OMG, Mr. Goodwin is such a good writer, and I am so jealous. WY Univ. Pres – Mr Seidel is walking a tight rope and any criticism of Kirk sparks Trump and Vance to go after people. Pilots, medical professionals, teachers, one secret service agent, college professor and students are just some of those who were suspended or sacked. We all heard what Kirk said for years, and know who he is, but we are going through a period where a dictator wannabe is trying to control our 1st amendment right — freedom of speech. Mr. Seidel probably had that in mind when he put out his one sided statement about Kirk.

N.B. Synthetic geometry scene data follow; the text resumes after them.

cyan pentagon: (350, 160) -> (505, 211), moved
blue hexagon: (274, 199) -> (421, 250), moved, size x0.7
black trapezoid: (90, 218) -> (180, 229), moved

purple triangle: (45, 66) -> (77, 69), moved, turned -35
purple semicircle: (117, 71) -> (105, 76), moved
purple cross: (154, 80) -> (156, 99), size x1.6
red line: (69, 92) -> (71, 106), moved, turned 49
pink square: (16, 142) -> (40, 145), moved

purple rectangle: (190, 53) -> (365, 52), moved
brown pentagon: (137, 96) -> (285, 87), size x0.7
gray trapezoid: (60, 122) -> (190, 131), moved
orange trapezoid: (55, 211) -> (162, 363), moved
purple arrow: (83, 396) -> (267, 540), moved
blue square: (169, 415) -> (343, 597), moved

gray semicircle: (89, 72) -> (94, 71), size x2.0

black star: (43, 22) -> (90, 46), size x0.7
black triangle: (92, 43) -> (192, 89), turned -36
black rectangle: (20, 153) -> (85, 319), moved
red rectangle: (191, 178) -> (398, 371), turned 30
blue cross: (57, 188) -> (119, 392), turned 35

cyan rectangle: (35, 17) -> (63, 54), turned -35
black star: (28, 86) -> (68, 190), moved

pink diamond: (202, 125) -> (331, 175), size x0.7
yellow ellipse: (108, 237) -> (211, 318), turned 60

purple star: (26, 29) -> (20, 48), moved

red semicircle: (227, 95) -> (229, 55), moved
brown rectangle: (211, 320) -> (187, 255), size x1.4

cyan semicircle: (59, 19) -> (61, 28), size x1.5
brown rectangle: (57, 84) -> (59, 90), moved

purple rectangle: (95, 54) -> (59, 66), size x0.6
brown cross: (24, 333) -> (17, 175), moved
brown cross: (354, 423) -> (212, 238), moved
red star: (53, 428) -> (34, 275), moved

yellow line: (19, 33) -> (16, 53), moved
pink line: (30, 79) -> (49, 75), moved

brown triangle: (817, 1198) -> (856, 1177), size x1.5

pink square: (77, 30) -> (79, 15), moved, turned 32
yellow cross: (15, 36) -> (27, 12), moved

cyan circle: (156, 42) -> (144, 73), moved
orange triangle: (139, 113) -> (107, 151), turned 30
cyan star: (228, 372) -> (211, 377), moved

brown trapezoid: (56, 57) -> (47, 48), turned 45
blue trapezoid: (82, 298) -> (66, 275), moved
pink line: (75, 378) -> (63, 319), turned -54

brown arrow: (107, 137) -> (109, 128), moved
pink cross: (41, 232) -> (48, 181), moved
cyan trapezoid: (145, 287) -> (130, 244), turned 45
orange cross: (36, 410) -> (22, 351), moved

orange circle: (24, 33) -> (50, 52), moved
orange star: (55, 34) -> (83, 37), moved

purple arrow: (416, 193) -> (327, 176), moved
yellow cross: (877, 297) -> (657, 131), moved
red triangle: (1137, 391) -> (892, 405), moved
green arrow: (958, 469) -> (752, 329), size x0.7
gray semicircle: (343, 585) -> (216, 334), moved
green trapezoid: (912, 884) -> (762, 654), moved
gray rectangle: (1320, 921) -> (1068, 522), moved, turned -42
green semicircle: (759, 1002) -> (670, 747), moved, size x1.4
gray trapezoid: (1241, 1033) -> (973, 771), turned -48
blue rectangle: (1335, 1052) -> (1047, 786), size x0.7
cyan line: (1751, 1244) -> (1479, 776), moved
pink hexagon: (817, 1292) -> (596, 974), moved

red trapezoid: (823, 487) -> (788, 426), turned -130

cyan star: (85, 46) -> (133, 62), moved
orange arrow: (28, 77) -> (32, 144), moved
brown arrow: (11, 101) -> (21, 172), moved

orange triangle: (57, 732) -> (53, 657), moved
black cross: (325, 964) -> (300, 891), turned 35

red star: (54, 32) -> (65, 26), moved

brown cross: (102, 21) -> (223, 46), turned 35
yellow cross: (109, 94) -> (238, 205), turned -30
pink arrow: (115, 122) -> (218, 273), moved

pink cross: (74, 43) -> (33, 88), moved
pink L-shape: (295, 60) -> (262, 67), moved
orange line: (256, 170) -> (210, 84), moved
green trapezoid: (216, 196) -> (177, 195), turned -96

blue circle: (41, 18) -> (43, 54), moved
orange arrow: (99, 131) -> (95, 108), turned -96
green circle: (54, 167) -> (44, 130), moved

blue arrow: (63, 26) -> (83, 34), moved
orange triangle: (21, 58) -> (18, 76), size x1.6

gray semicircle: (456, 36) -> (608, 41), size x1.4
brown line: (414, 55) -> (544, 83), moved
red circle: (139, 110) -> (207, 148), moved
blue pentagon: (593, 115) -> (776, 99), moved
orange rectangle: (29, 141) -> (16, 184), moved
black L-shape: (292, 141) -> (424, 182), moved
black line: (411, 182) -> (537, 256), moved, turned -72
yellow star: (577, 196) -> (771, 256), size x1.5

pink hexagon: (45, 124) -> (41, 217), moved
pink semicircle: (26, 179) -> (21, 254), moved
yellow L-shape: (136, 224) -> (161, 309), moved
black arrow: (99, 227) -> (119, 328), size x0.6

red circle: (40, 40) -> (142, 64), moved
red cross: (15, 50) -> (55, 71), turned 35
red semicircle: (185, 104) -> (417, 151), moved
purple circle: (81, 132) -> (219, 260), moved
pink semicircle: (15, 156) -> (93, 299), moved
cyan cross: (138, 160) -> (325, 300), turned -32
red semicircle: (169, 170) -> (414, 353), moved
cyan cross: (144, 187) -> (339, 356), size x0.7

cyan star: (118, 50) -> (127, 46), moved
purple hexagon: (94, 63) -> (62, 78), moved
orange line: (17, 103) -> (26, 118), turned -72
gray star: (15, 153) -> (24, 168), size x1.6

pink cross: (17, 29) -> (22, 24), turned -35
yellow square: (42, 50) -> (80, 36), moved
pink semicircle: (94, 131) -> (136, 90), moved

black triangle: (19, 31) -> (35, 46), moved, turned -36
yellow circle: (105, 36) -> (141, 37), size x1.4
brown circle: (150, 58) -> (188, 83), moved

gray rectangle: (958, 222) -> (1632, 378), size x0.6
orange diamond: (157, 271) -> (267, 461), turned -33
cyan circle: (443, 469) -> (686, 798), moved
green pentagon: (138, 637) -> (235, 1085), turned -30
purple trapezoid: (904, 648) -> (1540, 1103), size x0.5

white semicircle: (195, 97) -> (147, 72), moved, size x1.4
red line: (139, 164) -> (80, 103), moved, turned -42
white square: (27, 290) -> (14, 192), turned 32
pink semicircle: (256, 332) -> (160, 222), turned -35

Charlie Kirk was an extremist who was murdered by another extremist. Yes, both the abhorrent violence of the act and the extreme agendas of those two people are deeply troubling. Ed Seidel was in the unenviable position of trying to write something which appealed, simultaneously, to those who feel threatened by Kirk’s extremism and those who admired Kirk or even shared in his extremism. Could Seidel ever have done both?
Thank you Professor Goodwin. A lie of omission is still a lie and there seems to be a whole lot of omissions around. At the current time, the four most common things in the Universe seem to be hydrogen, stupidity, hypocrisy and omissions – and there is not going to be any shortages of any of those things insofar as I can see for a very long, long time.
I salute and thank Professor Goodwin for his opinion piece. If there’s one basic concept on which all Americans should agree, political ideology notwithstanding, it is that America is a much stronger and noble country when its citizens are united in acknowledging the aims of our Declaration of Independence and U.S. Constitution. A diversity of American citizens and immigrants have risked and lost their lives to keep this country free. A diversity of Americans and immigrant residents built this country. I sincerely hope that this American tradition continues for centuries to come. The world will be a better place.